You will want to know if someone specific that you have been in contact with is sick. This reads like you are pointing out the main reason for why we do contact tracing in the first place as a negative leakage path.

> I won’t know who they are, but I can at least grab aggregate information about where coronavirus getters travel.

You do not know who they are, you can track an infected persons movement (assuming 100% coverage) at most over a single day. Existing tracking using Bluetooth and other signals a typical smartphone puts out already allows you to do more. The problem in this scenario is a lack of customer protection rights, not one of the proposal being bad.

> Increased hit rate of stationary / marketing beacons

Again, that's a policy issue more than a technical one and pretty US centric. As you correctly point out it also isn't new. The data they gather now will likely be less useful than what they can get with the broken MAC randomization stuff phones put out before.

> Leakage of information when someone isn’t sick

The alternative to the first bullet point is running around infected. The second point seems unrelated to the method of contact tracing. With existing manual contact tracing, the health authority could also tell you that you're infected and get your DNA.

> Fraud resistance

Most civilized countries have central reporting for positive test results, making the fraud resistance argument moot. This supplements existing, manual, contact tracing. The proposal itself has nothing to do with that part of the workflow, it merely helps app developers to take care of a crucial and previously hard part of the stack and suggests a well designed crypto scheme to ensure privacy in the scope of the exchanged data itself.

## Record set
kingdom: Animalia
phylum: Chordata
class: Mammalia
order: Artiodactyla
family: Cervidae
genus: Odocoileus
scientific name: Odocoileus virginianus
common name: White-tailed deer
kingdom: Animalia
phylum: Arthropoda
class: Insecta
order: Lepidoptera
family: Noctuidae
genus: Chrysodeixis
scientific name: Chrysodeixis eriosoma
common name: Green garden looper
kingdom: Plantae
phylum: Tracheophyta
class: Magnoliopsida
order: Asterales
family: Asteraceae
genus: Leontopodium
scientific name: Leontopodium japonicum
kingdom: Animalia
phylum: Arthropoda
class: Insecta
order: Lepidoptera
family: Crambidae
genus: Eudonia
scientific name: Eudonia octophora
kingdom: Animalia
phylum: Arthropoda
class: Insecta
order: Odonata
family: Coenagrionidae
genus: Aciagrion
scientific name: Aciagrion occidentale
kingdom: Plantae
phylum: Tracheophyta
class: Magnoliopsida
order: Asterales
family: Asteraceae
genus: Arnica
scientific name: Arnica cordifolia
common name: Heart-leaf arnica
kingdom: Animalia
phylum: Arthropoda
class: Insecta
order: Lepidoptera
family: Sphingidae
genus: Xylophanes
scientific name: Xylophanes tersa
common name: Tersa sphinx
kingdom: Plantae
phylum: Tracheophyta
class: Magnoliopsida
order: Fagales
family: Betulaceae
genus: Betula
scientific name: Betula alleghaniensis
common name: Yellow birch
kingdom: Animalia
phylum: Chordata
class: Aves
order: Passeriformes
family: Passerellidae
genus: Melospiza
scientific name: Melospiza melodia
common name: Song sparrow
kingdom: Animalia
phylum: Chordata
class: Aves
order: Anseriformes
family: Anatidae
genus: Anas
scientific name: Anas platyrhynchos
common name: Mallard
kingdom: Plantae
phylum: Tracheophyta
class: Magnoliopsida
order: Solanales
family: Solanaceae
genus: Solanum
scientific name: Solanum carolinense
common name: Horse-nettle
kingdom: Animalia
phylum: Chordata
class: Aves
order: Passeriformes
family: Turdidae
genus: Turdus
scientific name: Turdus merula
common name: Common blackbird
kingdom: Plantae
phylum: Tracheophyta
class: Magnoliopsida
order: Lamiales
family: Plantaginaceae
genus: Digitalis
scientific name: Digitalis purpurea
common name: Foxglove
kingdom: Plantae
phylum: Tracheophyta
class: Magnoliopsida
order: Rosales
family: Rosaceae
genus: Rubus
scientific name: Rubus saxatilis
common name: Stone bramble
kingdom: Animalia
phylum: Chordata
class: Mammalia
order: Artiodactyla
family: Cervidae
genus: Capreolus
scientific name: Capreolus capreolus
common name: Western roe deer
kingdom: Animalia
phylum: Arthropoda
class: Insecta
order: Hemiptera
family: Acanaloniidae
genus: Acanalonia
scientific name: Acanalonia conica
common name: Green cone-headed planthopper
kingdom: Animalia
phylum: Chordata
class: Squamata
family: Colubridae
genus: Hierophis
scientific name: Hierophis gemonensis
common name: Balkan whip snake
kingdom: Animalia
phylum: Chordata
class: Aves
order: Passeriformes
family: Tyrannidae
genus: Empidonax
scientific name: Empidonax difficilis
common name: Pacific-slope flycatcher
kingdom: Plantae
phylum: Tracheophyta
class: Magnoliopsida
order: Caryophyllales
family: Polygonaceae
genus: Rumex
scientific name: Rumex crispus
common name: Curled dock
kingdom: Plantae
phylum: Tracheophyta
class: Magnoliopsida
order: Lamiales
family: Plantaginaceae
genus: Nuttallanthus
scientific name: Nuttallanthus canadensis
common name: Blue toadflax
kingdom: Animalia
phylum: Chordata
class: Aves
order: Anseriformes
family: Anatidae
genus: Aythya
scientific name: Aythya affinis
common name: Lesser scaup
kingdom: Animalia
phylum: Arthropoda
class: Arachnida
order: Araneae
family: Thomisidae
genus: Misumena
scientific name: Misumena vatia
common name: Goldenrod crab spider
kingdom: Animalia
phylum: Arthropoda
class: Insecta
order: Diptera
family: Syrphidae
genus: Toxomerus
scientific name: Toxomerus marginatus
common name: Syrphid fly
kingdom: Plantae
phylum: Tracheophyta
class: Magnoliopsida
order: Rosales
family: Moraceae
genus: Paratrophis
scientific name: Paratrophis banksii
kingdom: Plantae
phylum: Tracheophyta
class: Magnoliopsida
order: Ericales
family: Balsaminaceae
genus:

## Requirement A
In the passage, at most over what span of time can an infected person's movement be tracked, assuming 100% coverage?
## Requirement B
State whether each statement agrees with the passage. Answer yes or no for each, and quote the deciding words.
(i) Most civilized countries have central reporting for positive test results.
(ii) The proposal replaces existing manual contact tracing.
(iii) The concern about stationary or marketing beacons is mainly a technical problem.
## Requirement C
Translate this sentence from the passage into Spanish: "Existing tracking using Bluetooth and other signals a typical smartphone puts out already allows you to do more."

## Exercise solution A
At most over a single day.

## Exercise solution B
(i) Yes: "Most civilized countries have central reporting for positive test results"
(ii) No: "This supplements existing, manual, contact tracing."
(iii) No: "that's a policy issue more than a technical one"

## Exercise solution C
El rastreo existente mediante Bluetooth y otras señales que emite un teléfono inteligente típico ya le permite hacer más.